* **Task prompt**
All lines from the one containing "camera: 55 degrees left, 5 degrees down" down to the one containing "can [295,120,322,175] ->", both ends included, are to be given again exactly; omit the rest of the listing below.

::::

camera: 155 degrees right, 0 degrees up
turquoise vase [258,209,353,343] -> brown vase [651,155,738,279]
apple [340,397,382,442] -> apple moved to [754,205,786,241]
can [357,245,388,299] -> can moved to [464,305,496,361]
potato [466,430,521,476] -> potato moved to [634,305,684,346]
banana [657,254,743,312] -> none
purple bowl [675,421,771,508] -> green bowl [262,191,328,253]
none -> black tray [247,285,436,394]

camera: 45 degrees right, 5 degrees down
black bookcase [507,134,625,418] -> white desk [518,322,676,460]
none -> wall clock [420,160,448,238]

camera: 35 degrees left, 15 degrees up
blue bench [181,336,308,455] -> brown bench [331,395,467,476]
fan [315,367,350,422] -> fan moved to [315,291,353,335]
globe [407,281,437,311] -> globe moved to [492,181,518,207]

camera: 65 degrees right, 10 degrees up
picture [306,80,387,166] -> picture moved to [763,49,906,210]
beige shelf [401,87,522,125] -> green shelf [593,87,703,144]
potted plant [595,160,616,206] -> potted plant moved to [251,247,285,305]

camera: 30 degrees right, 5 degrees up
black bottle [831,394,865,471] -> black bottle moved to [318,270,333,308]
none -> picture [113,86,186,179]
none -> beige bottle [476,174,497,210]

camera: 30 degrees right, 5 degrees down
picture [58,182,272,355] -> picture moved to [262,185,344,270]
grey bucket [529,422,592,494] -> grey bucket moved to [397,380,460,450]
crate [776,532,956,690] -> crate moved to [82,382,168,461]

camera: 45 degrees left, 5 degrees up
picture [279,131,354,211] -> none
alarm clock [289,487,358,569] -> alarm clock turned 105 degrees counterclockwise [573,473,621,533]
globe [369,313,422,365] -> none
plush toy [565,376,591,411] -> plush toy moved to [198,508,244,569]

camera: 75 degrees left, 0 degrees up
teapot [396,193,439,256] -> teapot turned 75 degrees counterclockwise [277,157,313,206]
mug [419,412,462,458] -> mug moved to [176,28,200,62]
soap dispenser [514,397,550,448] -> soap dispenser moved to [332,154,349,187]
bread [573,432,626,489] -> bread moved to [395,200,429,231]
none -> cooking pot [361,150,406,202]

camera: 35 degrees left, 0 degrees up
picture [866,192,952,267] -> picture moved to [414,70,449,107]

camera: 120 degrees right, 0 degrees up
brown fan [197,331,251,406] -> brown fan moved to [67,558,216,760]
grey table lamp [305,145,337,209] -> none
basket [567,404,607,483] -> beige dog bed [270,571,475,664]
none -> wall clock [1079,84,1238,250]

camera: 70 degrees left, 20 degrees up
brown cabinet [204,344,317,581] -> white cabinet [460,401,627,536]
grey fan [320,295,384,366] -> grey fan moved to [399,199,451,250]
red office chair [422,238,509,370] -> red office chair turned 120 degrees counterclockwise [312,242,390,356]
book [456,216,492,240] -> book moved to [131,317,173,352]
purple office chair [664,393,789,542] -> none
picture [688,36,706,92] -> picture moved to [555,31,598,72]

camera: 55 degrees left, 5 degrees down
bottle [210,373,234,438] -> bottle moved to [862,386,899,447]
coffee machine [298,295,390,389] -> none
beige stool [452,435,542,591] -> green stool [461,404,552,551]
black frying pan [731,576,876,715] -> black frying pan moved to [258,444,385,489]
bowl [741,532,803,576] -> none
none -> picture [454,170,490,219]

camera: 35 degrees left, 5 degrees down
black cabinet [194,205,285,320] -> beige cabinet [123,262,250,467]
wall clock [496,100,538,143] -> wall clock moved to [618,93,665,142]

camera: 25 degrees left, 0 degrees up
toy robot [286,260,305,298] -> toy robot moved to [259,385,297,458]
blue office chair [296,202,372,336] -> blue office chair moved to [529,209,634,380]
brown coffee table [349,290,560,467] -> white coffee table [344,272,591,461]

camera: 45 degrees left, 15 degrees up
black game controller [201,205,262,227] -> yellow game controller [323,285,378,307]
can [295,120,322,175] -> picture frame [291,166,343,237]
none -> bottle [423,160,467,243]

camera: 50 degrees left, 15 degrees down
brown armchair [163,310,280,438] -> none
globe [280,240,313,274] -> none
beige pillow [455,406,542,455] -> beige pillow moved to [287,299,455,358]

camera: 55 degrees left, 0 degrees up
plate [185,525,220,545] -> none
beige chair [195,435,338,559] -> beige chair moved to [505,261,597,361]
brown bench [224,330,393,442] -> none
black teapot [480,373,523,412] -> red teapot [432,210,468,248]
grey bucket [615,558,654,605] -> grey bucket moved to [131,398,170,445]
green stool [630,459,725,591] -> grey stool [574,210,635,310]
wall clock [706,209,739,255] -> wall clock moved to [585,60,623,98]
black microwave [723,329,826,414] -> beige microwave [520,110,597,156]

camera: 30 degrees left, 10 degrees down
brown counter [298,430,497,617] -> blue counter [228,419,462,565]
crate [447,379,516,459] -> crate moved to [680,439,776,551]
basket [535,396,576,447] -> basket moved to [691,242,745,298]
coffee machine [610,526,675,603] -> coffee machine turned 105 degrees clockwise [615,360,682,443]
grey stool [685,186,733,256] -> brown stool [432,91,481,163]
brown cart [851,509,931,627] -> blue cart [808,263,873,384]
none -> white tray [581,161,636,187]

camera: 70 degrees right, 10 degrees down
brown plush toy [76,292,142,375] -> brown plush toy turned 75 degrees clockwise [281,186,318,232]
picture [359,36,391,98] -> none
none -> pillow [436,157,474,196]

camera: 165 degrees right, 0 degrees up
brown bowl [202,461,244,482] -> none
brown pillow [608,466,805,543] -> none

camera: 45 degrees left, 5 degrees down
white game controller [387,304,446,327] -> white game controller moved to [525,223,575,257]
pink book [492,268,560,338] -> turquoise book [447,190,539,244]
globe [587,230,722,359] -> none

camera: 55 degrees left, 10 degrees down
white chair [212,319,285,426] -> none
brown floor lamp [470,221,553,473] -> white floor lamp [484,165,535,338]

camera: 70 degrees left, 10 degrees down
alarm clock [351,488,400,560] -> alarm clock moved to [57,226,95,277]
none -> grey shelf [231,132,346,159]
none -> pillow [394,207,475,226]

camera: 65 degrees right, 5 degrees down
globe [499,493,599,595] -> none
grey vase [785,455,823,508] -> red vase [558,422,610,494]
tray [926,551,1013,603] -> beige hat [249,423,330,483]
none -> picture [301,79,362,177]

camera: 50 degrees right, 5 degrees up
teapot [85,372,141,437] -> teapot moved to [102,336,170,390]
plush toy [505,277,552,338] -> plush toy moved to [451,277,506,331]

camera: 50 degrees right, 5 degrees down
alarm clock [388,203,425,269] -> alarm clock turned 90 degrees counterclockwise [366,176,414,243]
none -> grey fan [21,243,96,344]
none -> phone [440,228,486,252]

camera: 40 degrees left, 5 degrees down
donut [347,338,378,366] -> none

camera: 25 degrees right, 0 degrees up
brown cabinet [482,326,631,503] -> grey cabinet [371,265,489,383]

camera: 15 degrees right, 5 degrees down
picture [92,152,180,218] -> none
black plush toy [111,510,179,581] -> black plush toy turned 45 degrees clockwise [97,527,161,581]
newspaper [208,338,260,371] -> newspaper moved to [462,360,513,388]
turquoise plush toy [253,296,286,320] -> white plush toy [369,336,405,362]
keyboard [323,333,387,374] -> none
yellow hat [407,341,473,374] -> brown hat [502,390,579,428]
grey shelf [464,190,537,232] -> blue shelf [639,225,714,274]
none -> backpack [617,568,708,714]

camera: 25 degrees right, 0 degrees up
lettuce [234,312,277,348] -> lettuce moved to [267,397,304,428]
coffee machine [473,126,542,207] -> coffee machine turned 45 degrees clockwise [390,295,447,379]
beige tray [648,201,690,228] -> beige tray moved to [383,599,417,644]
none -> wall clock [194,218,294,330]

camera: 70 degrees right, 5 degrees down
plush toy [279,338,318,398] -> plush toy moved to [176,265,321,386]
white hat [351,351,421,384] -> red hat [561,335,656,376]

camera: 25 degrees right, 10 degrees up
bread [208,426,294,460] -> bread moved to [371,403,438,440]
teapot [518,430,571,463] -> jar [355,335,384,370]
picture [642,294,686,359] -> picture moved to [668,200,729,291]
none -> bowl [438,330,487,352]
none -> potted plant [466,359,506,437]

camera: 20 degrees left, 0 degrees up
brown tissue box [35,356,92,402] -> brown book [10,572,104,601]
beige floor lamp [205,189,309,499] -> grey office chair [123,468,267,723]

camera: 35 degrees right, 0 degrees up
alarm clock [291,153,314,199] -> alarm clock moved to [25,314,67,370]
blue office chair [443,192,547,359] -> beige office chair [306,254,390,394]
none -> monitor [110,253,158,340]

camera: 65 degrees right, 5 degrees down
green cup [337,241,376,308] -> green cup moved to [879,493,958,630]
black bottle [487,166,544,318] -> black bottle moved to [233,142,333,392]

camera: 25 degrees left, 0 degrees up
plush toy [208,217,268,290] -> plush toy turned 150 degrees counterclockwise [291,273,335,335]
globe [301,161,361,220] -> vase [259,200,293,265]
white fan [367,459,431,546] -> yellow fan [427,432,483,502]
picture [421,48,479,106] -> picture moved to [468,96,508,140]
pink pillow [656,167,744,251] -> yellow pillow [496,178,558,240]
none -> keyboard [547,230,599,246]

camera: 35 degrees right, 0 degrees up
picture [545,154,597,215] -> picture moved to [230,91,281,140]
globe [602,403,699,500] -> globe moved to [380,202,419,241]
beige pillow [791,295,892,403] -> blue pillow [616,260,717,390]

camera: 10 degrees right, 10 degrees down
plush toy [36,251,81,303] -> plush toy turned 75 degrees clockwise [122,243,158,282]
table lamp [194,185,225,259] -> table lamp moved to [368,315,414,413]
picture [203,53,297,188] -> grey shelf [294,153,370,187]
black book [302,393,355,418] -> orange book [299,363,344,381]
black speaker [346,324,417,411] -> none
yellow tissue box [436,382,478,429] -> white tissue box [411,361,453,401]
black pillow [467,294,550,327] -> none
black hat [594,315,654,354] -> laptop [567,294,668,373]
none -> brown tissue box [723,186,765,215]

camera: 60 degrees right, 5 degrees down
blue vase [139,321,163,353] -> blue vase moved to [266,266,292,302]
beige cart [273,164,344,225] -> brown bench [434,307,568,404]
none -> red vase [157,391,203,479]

::::

* **Response**
camera: 55 degrees left, 5 degrees down
bottle [210,373,234,438] -> bottle moved to [862,386,899,447]
coffee machine [298,295,390,389] -> none
beige stool [452,435,542,591] -> green stool [461,404,552,551]
black frying pan [731,576,876,715] -> black frying pan moved to [258,444,385,489]
bowl [741,532,803,576] -> none
none -> picture [454,170,490,219]

camera: 35 degrees left, 5 degrees down
black cabinet [194,205,285,320] -> beige cabinet [123,262,250,467]
wall clock [496,100,538,143] -> wall clock moved to [618,93,665,142]

camera: 25 degrees left, 0 degrees up
toy robot [286,260,305,298] -> toy robot moved to [259,385,297,458]
blue office chair [296,202,372,336] -> blue office chair moved to [529,209,634,380]
brown coffee table [349,290,560,467] -> white coffee table [344,272,591,461]

camera: 45 degrees left, 15 degrees up
black game controller [201,205,262,227] -> yellow game controller [323,285,378,307]
can [295,120,322,175] -> picture frame [291,166,343,237]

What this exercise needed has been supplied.